Dear reader,
In my last letter, I really wanted to write about the beauty of reading - but ironically enough, my words failed me. Despite finding myself surrounded by writers all of a sudden, it’s something I haven’t been doing as often as I used to. However, recently, inspiration arrived in a little brown envelope.
If you had a peek into my life late this February, you would have met a mad girl. I was taking my house apart, searching for a book with the feverish focus only those gripped by excellent literature can muster.
After hours of useless searching, I came to the conclusion that that book of tales was lost, either in India or Dubai or somewhere else where I’d absentmindedly dropped it at the age of eight. Then came the hours of scrolling - I had to get my hands on this book somehow, so I turned to the Internet. Everywhere I found it, the label ‘Out of Print’ stared at me, snickering, pushing me to give up.
So as a last resort, I hunted for the author and any way of contacting her. After I found an email address, I sat with it. Should I send an e-mail? Would it even be seen? What was the point of all this anyway? I’d probably never see that cover again, never smell those pages, never relive those stories.
All I remembered of the book was a story of Persian princes, with a huge dog-faced, eagle-bodied creature. A white-haired king. Horses. Talismans. Swirls of a baby born out of an egg wrapped in cloth. Boys that turned into bears and stars and pine trees. Something about a God who sought war on naughty children. These stories captured my entire world back then, the images turning into movies of the mind. It was like having your eyelids peeled back to the workings of the world. Nothing about it made sense, but everything did. I had to get back to that feeling of total awe and magic. I had to e-mail Rohini Chowdhury.
So I did, already embarrassed at my actions. The world is still too big to expect a reply from someone you never met, right? Who was I, expecting something like that? This is the kind of thing only teenagers in the 70s would do, back when people still talked to each other, not at each other.

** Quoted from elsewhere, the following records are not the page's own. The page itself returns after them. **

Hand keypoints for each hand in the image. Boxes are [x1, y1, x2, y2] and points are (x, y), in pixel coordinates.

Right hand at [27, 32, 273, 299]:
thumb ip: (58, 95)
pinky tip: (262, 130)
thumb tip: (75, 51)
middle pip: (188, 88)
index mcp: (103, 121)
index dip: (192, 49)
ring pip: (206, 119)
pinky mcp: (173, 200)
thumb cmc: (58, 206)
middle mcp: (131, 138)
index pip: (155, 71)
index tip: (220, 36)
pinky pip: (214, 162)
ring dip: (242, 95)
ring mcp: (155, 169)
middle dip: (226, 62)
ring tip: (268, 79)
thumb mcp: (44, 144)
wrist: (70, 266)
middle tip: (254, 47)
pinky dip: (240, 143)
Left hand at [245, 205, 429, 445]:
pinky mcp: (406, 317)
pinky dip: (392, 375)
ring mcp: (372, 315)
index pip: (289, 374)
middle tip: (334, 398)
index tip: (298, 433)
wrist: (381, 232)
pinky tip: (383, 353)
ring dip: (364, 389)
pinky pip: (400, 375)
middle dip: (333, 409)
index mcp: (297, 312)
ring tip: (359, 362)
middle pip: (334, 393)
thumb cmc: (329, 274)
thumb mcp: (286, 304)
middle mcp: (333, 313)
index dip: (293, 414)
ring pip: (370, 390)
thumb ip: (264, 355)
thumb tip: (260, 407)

I’m glad I hit send though, because it turns out there’s still a part of the world that does talk to each other. A few hours later, Rohini herself was in my inbox, thanking me (what?! thanking me??) and offering to send me one of her own copies of the book.
Saying I was ecstatic was putting it mildly. Not only did I get a reply, I was about to get a whole piece of my childhood handed to me by the author herself. Last week, The Three Princes of Persia: Children in World Myth came to my front door. And I’m fascinated to be able to read it with a whole new perspective and understanding of her work, nearly 20 years after the first time. Things like this are such a testament to the wonders of the modern world - from production to memory to communication to connection. Even more importantly, here was a book that centered itself on children in world myth: highlighting the characters of the young, the mischievous, the innocent, characters that can so easily be relegated to the sidelines by adults with things to say. If anything, this was proof that it all matters: art, work, childhood, and managing your sensitivity to all of these at the same time. I think it’s Ursula Le Guin who said:
“The creative adult is the child who survived.”

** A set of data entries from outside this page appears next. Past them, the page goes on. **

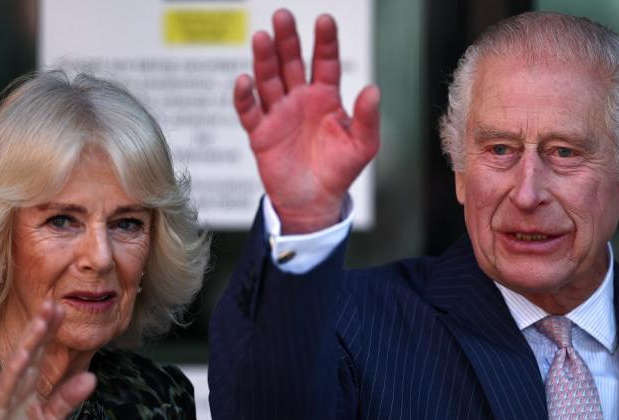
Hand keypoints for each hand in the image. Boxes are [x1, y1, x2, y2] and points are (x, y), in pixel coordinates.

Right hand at [0, 302, 95, 419]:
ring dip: (30, 341)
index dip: (50, 331)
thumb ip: (68, 398)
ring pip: (18, 362)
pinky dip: (14, 371)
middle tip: (53, 302)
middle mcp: (15, 382)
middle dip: (41, 326)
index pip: (42, 351)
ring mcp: (3, 394)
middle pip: (30, 349)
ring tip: (42, 320)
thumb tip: (93, 378)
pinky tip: (23, 356)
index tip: (63, 308)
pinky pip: (5, 388)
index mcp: (28, 383)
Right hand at [234, 9, 379, 233]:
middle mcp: (300, 99)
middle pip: (292, 62)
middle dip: (287, 40)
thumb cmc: (340, 171)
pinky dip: (245, 96)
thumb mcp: (363, 145)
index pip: (325, 62)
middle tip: (283, 16)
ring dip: (265, 60)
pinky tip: (245, 81)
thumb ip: (368, 118)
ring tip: (262, 38)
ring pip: (269, 80)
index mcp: (326, 97)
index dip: (325, 41)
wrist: (314, 202)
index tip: (324, 20)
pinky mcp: (261, 133)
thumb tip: (373, 90)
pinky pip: (249, 111)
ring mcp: (279, 113)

Artists, writers, if you are reading this - your work matters. What you have to say, what you have to make, and what you believe in, matters. Readers, art enthusiasts, your voice matters. We’re on a speck of a planet with no one to talk to but each other: and the things we have to learn from the people around us are absolutely incredible.
Here’s what I’ve been learning about:
The Spy Who Inspired 007: My podcast of choice while painting these days.
Art Matters: Neil Gaiman’s words of hope for when you feel like you should’ve been doing something more conventional.
The New Look: A beautifully written TV show retelling the making of Christian Dior (who himself is wonderfully childlike - Ben Mendelsohn’s performance is such a dream to watch). You can stream it on Apple TV.


Wishing you unbridled joy,
Kaav
I teared up reading this. You've lit a lamp in my chest Kaav.